Bei der Durchsicht der 167 Seiten des Regierungsprogramms sind uns noch folgende Projekte im Sinne der Stärkung der Eliten zuungunsten des Volkes aufgefallen:

Größter Brocken, auch an der Seitenanzahl ablesbar, ist die Verfassungs- und Verwaltungsreform mit dem Abschluss des Verfassungskonvents: die Verlängerung der Legislaturperiode auf fünf Jahre ist fix vereinbart. Mit den demokratischen Elementen der Verfassung soll gründlich aufgeräumt werden. Auch hier ist ein klares Kontinuum in der SP zu erkennen, die nie zimperlich war, wenn es um den eigenen Machterhalt ging.

Wirtschaft/Arbeit: Die Arbeitszeiten werden weiter klar ausgedehnt. Fixiert ist ein Wegfall jeglicher Arbeitszeitbeschränkung für Betriebe ohne Betriebsrat, sofern „keine gravierenden gesundheitlichen Bedenken bestehen“.

Videoüberwachung wird massiv ausgeweitet. Hinkünftig wird nicht nur die Polizei das Recht dazu haben, sondern auch Private.

Ein Gruselkabinett ist das Sozialkapitel. Die Zumutbarkeitsbestimmungen werden nochmals verschärft – vor allem durch Verpflichtung zur Arbeitsaufnahme in ganz Österreich, auch fern des bisherigen Wohnorts. Langzeitarbeitslose sollen generell und vollständig zur Arbeitsleistung in sozialen Einrichtungen oder sonstigen Hilfsdienstprojekten verpflichtet sein.

Gustostück im Justizbereich: Es wird als neue Strafsanktion, neben Haft- und Geldstrafen, eine „Verpflichtung zur gemeinnützigen Leistung“ eingeführt, auch und besonders in Kombination mit Haftstrafen.
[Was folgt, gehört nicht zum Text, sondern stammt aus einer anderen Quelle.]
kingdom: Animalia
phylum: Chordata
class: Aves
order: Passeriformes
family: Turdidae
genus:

Auf gut Hochdeutsch: der Arbeitsdienst ist da!

Das Bundesheer, jetzt unter der Leitung eines SPÖ-Verteidigungsministers, kann ab sofort an Kriegseinsätzen im Ausland auch ohne UNO-Beschluss teilnehmen. Bravo, darauf haben die Atlantiker nur gewartet: österreichische Eurofighter auf zur Bombardierung des Iran unter US-Kommando!

Perspektiven der Linken

Zur Zeit existiert in Österreich keine wirkliche oppositionelle Kraft. Das ist der Kern des jetzigen Dilemmas der Linken. Sie kann sich nur in einer Fundamentalopposition üben, die aber ohne Wirksamkeit in der österreichischen, politischen Landschaft verhallt. Die Kommunistische Partei versucht in dieser Situation durch theoretische Debatten über den Austromarxismus die historische Spaltung mit der Sozialdemokratie zu überwinden, in dem sie sich als deren liberaler, aufgeklärter Flügel zu präsentieren versucht. Ihre theoretische Kapitulation zeigt nur ihre Politische an. Zurzeit kann einzig die Rechte wirksame Oppositionspolitik betreiben. Straches humoristische Anmerkungen über Gusenbauers Wahlversprechen spiegeln auch eine gewisse Genugtuung wider, denn es ist die Rechte, die die besseren Ausgangsbedingungen hat, um von den Enttäuschungen über die Sozialdemokratie profitieren zu können wie das schon Jörg Haider vor dem Jahre 2000 gelungen ist.

Die Hauptaufgabe der Linken besteht deshalb darin, einen neuen, ernsthaften, politischen Pol zu schaffen. Dieser Pol muss sich radikal vom jetzigen politischen Establishment absetzen und gleichzeitig eine Breitenwirksamkeit entfalten. Sie muss ein hegemoniales Prinzip anbieten, dass allmählich aus der marginalisierten Position auszubrechen vermag. Unsere Stoßrichtung ist:

Nein zum marktliberalistischen Feldzug gegen die Mehrheit der arbeitenden Bevölkerung.

Nein zur Machtkonzentration in den Händen einer kleinen Elite aus Wirtschaft, Politik und Medien.

Nein zur EU und zur Unterordnung unter die USA, die Triebkräfte des Krieges und der Globalisierung. Für eine neue soziale und demokratische Bewegung des einfachen Volkes gegen das zynische Regime der kapitalistischen Eliten.